Human pose keypoint data
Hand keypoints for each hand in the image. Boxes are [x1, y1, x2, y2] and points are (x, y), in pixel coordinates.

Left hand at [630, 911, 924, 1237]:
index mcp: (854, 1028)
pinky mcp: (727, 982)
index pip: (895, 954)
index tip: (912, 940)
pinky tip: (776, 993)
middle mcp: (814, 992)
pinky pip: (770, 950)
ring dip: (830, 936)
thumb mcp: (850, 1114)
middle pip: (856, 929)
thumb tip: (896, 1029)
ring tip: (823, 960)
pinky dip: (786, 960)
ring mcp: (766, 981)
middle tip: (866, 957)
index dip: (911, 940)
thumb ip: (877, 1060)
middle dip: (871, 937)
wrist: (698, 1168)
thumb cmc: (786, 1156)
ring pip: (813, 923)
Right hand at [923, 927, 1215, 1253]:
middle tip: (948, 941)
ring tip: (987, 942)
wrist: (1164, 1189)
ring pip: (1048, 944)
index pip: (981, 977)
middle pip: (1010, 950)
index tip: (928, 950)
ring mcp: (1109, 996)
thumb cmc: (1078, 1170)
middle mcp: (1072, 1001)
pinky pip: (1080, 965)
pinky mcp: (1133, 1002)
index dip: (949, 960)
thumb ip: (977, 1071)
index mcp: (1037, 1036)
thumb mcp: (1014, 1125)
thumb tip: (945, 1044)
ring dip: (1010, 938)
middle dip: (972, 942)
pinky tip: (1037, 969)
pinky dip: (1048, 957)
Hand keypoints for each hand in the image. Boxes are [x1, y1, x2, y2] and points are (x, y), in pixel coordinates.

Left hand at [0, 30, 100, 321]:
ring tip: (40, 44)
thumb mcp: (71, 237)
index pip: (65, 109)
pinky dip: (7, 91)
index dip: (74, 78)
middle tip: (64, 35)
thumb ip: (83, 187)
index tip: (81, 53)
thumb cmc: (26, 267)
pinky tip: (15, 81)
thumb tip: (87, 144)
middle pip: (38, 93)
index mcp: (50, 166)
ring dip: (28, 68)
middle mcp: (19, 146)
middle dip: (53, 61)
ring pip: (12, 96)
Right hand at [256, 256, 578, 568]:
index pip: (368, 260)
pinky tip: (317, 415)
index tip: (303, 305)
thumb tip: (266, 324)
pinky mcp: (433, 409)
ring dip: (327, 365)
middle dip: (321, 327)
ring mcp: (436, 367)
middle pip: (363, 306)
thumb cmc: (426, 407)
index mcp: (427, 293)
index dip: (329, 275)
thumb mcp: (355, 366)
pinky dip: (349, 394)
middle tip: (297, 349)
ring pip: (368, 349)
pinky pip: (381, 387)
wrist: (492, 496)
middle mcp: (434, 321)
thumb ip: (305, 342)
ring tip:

> _The task_
Take the records above and write each one out again exactly.

> _Reply_
Hand keypoints for each hand in the image. Boxes are [x1, y1, x2, y2] and points are (x, y), in pixel coordinates.

Left hand at [630, 911, 924, 1237]:
index mcp: (854, 1028)
pinky mcp: (727, 982)
index pip: (895, 954)
index tip: (912, 940)
pinky tip: (776, 993)
middle mcp: (814, 992)
pinky pip: (770, 950)
ring dip: (830, 936)
thumb mcp: (850, 1114)
middle pip: (856, 929)
thumb tip: (896, 1029)
ring tip: (823, 960)
pinky dip: (786, 960)
ring mcp: (766, 981)
middle tip: (866, 957)
index dip: (911, 940)
thumb ip: (877, 1060)
middle dip: (871, 937)
wrist: (698, 1168)
thumb cmc: (786, 1156)
ring pip: (813, 923)
Right hand at [923, 927, 1215, 1253]:
middle tip: (948, 941)
ring tip: (987, 942)
wrist: (1164, 1189)
ring pip: (1048, 944)
index pip: (981, 977)
middle pip: (1010, 950)
index tip: (928, 950)
ring mcp: (1109, 996)
thumb cmc: (1078, 1170)
middle mcp: (1072, 1001)
pinky pip: (1080, 965)
pinky mcp: (1133, 1002)
index dip: (949, 960)
thumb ip: (977, 1071)
index mcp: (1037, 1036)
thumb mcp: (1014, 1125)
thumb tip: (945, 1044)
ring dip: (1010, 938)
middle dip: (972, 942)
pinky tip: (1037, 969)
pinky dip: (1048, 957)
Hand keypoints for each hand in the image. Boxes are [x1, y1, x2, y2] and points are (x, y), in pixel coordinates.

Left hand at [0, 30, 100, 321]:
ring tip: (40, 44)
thumb mcp: (71, 237)
index pip: (65, 109)
pinky dip: (7, 91)
index dip: (74, 78)
middle tip: (64, 35)
thumb ip: (83, 187)
index tip: (81, 53)
thumb cmc: (26, 267)
pinky tip: (15, 81)
thumb tip: (87, 144)
middle pip: (38, 93)
index mcp: (50, 166)
ring dip: (28, 68)
middle mcp: (19, 146)
middle dip: (53, 61)
ring pip: (12, 96)
Right hand at [256, 256, 578, 568]:
index pip: (368, 260)
pinky tip: (317, 415)
index tip: (303, 305)
thumb tip: (266, 324)
pinky mcp: (433, 409)
ring dip: (327, 365)
middle dip: (321, 327)
ring mcp: (436, 367)
middle pip: (363, 306)
thumb cmc: (426, 407)
index mcp: (427, 293)
index dip: (329, 275)
thumb mcp: (355, 366)
pinky dip: (349, 394)
middle tip: (297, 349)
ring pip: (368, 349)
pinky pip: (381, 387)
wrist: (492, 496)
middle mcp: (434, 321)
thumb ip: (305, 342)
ring tip:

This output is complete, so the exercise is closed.